Sluggish growth and rising inflation put the Fed into a difficult situation.

Money experts at the regulator seem to do it sooner rather than later, says economist Irwin Kellner. 

"They would like to wean the markets as well as the economy off easy money and return rates to a 'normal' level," he writes adding that Fed officials also want to safeguard against a growing inflation.

Meanwhile, “core,” or underlying, rate of inflation is already edging up, thanks to rising prices of housing and health care. If oil prices continue to rise and the dollar takes a tumble, there is a possibility of a more upward push.

The analyst sees the main problem in the slow economic growth in the first three months of the year. GDP in the first quarter barely expanded while April’s data look soft as well. Employment growth slowed while spending by both business and consumers slackened as well.

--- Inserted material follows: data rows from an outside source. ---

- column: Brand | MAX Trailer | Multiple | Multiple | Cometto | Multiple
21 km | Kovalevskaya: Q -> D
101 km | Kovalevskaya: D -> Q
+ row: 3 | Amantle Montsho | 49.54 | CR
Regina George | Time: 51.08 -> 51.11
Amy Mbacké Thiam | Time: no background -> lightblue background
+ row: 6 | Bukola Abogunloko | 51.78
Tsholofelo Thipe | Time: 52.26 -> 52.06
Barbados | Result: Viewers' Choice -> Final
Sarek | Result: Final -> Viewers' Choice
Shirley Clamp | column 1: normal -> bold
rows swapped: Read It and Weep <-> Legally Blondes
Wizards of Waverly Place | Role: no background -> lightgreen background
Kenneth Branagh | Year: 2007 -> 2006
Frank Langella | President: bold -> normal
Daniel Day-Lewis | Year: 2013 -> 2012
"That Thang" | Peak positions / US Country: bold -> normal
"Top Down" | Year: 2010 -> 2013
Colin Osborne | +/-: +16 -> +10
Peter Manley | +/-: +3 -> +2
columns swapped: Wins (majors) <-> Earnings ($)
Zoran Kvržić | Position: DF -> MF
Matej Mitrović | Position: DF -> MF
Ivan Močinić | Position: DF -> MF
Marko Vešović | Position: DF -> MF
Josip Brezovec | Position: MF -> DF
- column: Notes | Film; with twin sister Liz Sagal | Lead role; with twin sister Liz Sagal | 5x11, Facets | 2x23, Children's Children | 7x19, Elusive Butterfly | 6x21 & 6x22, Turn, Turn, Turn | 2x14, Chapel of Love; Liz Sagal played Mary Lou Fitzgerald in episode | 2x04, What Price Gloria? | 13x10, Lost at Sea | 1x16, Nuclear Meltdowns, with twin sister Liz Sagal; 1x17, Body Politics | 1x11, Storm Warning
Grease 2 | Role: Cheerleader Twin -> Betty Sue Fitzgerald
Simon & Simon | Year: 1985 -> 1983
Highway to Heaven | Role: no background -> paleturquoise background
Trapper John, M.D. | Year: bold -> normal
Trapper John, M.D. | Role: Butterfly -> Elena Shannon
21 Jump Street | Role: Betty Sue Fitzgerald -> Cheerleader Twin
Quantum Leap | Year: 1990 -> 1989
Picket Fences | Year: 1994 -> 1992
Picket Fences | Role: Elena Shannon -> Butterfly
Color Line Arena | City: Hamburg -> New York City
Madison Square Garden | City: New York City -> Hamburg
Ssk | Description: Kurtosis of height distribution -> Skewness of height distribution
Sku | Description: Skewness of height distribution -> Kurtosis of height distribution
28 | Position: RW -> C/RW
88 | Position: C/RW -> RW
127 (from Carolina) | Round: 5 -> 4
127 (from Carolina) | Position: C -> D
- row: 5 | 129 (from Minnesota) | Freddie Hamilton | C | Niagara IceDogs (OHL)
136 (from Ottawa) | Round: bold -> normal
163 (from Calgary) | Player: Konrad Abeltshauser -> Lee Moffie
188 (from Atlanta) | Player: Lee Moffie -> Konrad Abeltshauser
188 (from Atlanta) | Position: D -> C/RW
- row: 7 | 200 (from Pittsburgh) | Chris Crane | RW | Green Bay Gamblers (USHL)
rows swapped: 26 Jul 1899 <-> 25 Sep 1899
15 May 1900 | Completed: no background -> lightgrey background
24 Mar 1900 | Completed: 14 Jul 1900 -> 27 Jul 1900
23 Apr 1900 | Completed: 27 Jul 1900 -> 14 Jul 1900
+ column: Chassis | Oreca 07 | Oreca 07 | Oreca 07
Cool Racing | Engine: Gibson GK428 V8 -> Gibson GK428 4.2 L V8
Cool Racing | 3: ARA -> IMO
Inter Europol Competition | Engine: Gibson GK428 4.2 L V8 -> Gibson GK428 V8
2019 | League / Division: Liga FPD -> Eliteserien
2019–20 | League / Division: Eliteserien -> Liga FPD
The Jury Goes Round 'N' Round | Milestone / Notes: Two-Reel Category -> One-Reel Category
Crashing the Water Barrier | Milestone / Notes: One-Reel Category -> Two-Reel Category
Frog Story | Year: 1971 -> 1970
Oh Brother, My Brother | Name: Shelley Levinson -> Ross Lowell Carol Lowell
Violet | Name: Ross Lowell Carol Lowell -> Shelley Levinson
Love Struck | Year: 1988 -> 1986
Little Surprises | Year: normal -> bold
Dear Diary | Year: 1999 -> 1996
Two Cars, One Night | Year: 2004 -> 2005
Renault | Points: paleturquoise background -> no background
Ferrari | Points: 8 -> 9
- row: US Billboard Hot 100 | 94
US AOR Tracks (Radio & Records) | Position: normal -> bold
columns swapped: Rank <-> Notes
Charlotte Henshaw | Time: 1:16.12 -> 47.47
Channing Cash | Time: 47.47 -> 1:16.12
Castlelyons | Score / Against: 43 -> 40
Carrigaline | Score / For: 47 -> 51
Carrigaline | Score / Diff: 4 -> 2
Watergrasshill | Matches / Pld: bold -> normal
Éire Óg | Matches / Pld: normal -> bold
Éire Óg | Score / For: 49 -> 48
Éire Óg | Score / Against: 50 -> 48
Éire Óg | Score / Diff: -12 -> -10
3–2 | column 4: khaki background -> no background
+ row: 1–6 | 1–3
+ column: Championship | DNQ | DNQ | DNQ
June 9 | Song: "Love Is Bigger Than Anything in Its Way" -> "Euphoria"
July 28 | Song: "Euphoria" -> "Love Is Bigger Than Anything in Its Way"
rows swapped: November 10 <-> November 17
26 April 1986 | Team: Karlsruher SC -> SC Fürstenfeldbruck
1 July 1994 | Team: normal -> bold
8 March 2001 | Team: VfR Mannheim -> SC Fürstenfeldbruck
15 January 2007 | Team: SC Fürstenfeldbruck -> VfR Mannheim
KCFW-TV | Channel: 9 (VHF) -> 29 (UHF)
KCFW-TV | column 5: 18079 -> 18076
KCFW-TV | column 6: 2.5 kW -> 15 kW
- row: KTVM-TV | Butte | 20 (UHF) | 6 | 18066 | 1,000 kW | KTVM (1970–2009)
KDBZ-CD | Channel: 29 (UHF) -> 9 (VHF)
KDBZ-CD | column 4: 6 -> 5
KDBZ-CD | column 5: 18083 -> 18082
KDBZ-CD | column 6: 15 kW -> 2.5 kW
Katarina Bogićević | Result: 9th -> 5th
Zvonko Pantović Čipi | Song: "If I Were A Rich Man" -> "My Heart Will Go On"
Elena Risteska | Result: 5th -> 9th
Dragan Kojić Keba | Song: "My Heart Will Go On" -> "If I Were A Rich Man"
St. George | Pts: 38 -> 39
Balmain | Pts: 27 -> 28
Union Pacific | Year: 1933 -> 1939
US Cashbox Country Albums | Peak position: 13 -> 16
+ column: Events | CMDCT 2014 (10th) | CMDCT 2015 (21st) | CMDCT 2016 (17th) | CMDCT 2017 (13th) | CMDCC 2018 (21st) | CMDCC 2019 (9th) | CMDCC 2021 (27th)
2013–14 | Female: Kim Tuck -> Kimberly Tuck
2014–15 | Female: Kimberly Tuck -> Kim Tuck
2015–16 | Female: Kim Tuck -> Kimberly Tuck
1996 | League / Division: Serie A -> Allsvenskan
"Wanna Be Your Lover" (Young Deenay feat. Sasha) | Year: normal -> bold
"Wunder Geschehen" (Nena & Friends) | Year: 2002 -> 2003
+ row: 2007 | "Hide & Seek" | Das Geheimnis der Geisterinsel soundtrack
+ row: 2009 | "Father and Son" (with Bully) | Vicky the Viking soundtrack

Lifting rate hike now - no matter how small - could worsen the sluggishness in the real economy by hurting the nascent rebound in the housing sector. And it could very well deflate the bubbly stock market, Kellner says.

Every move the Fed makes is scrutinized and every word is parsed for a hint of a change in monetary policy, thus it has to be very careful.

Markets will breathe easier once the bank move rates higher. At the end of the day, rates will still be very low, much liquidity will stay in the banking system and the Fed's balance sheet will still be swollen. Equities will meanwhile remain richly priced.

Therefore, what do the policy makers wait for? Is there any more data on the real economy? Statistics are released regularly, and they sometimes show different stories. This can be applicable to inflation: lots of data subject to conflicting interpretations.

Stock prices are an unreliable indicator, and the Fed should not be worried about the reaction of the stock market. Stock prices are derived emotionally and are subject to mood fluctuations, Kellner writes. As the great economist Paul Samuelson once said, “The stock market has called nine of the last five recessions.”

The longer the Fed waits before lifting interest rates, the more weighty its decision will appear to be. By then, it will be a matter of much ado about nothing.